Saved entries
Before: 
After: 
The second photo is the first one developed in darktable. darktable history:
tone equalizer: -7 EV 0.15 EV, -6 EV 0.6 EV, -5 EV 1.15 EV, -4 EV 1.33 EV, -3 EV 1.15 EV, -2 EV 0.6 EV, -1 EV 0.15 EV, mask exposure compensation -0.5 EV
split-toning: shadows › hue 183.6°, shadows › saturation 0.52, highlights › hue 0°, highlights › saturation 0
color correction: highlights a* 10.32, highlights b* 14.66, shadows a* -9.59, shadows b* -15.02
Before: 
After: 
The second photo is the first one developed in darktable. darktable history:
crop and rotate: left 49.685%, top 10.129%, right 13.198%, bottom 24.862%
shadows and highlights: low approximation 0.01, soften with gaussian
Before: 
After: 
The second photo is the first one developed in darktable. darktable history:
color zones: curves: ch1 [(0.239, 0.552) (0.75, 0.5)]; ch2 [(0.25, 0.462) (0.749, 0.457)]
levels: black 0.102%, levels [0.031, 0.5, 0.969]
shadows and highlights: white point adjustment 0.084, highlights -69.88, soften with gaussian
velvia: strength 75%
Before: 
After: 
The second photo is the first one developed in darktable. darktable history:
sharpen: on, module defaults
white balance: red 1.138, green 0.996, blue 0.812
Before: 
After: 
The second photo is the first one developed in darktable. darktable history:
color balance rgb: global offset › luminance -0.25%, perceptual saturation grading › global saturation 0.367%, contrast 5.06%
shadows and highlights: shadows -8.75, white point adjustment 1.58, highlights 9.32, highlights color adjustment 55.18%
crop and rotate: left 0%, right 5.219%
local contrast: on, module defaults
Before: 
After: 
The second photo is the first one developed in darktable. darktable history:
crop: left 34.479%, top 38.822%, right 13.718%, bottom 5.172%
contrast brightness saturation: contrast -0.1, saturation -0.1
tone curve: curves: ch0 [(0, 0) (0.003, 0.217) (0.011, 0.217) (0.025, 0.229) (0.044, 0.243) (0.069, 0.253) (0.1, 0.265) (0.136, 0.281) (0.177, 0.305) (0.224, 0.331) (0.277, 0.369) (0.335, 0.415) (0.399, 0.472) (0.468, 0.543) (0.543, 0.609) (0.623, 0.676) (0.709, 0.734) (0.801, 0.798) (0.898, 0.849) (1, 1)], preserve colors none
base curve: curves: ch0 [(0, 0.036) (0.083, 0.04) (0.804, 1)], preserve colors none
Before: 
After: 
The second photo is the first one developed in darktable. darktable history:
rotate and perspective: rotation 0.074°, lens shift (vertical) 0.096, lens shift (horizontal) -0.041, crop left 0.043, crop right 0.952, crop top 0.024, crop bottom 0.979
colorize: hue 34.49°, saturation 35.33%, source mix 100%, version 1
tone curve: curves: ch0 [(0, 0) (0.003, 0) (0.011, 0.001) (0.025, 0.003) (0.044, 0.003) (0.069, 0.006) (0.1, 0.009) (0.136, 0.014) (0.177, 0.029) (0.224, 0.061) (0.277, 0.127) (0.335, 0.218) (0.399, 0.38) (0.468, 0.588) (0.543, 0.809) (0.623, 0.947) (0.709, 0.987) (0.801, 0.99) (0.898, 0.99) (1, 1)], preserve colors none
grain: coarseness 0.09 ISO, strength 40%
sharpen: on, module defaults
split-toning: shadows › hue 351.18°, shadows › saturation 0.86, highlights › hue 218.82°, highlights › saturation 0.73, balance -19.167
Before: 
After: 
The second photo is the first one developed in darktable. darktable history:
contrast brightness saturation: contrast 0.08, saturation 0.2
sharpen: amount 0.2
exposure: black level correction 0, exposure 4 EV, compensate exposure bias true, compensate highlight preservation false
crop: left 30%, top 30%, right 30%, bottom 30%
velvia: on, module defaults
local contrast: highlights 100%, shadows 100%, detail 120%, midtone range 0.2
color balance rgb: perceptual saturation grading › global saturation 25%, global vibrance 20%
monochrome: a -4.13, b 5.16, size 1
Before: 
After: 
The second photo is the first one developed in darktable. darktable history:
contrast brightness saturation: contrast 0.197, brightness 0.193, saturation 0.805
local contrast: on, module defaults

→ **Problem**:
Rewrite all of the data above, putting "edit log" wherever "darktable history" appears and leaving everything else as it is.

→ **Response to this task**:
Before: 
After: 
The second photo is the first one developed in darktable. edit log:
tone equalizer: -7 EV 0.15 EV, -6 EV 0.6 EV, -5 EV 1.15 EV, -4 EV 1.33 EV, -3 EV 1.15 EV, -2 EV 0.6 EV, -1 EV 0.15 EV, mask exposure compensation -0.5 EV
split-toning: shadows › hue 183.6°, shadows › saturation 0.52, highlights › hue 0°, highlights › saturation 0
color correction: highlights a* 10.32, highlights b* 14.66, shadows a* -9.59, shadows b* -15.02
Before: 
After: 
The second photo is the first one developed in darktable. edit log:
crop and rotate: left 49.685%, top 10.129%, right 13.198%, bottom 24.862%
shadows and highlights: low approximation 0.01, soften with gaussian
Before: 
After: 
The second photo is the first one developed in darktable. edit log:
color zones: curves: ch1 [(0.239, 0.552) (0.75, 0.5)]; ch2 [(0.25, 0.462) (0.749, 0.457)]
levels: black 0.102%, levels [0.031, 0.5, 0.969]
shadows and highlights: white point adjustment 0.084, highlights -69.88, soften with gaussian
velvia: strength 75%
Before: 
After: 
The second photo is the first one developed in darktable. edit log:
sharpen: on, module defaults
white balance: red 1.138, green 0.996, blue 0.812
Before: 
After: 
The second photo is the first one developed in darktable. edit log:
color balance rgb: global offset › luminance -0.25%, perceptual saturation grading › global saturation 0.367%, contrast 5.06%
shadows and highlights: shadows -8.75, white point adjustment 1.58, highlights 9.32, highlights color adjustment 55.18%
crop and rotate: left 0%, right 5.219%
local contrast: on, module defaults
Before: 
After: 
The second photo is the first one developed in darktable. edit log:
crop: left 34.479%, top 38.822%, right 13.718%, bottom 5.172%
contrast brightness saturation: contrast -0.1, saturation -0.1
tone curve: curves: ch0 [(0, 0) (0.003, 0.217) (0.011, 0.217) (0.025, 0.229) (0.044, 0.243) (0.069, 0.253) (0.1, 0.265) (0.136, 0.281) (0.177, 0.305) (0.224, 0.331) (0.277, 0.369) (0.335, 0.415) (0.399, 0.472) (0.468, 0.543) (0.543, 0.609) (0.623, 0.676) (0.709, 0.734) (0.801, 0.798) (0.898, 0.849) (1, 1)], preserve colors none
base curve: curves: ch0 [(0, 0.036) (0.083, 0.04) (0.804, 1)], preserve colors none
Before: 
After: 
The second photo is the first one developed in darktable. edit log:
rotate and perspective: rotation 0.074°, lens shift (vertical) 0.096, lens shift (horizontal) -0.041, crop left 0.043, crop right 0.952, crop top 0.024, crop bottom 0.979
colorize: hue 34.49°, saturation 35.33%, source mix 100%, version 1
tone curve: curves: ch0 [(0, 0) (0.003, 0) (0.011, 0.001) (0.025, 0.003) (0.044, 0.003) (0.069, 0.006) (0.1, 0.009) (0.136, 0.014) (0.177, 0.029) (0.224, 0.061) (0.277, 0.127) (0.335, 0.218) (0.399, 0.38) (0.468, 0.588) (0.543, 0.809) (0.623, 0.947) (0.709, 0.987) (0.801, 0.99) (0.898, 0.99) (1, 1)], preserve colors none
grain: coarseness 0.09 ISO, strength 40%
sharpen: on, module defaults
split-toning: shadows › hue 351.18°, shadows › saturation 0.86, highlights › hue 218.82°, highlights › saturation 0.73, balance -19.167
Before: 
After: 
The second photo is the first one developed in darktable. edit log:
contrast brightness saturation: contrast 0.08, saturation 0.2
sharpen: amount 0.2
exposure: black level correction 0, exposure 4 EV, compensate exposure bias true, compensate highlight preservation false
crop: left 30%, top 30%, right 30%, bottom 30%
velvia: on, module defaults
local contrast: highlights 100%, shadows 100%, detail 120%, midtone range 0.2
color balance rgb: perceptual saturation grading › global saturation 25%, global vibrance 20%
monochrome: a -4.13, b 5.16, size 1
Before: 
After: 
The second photo is the first one developed in darktable. edit log:
contrast brightness saturation: contrast 0.197, brightness 0.193, saturation 0.805
local contrast: on, module defaults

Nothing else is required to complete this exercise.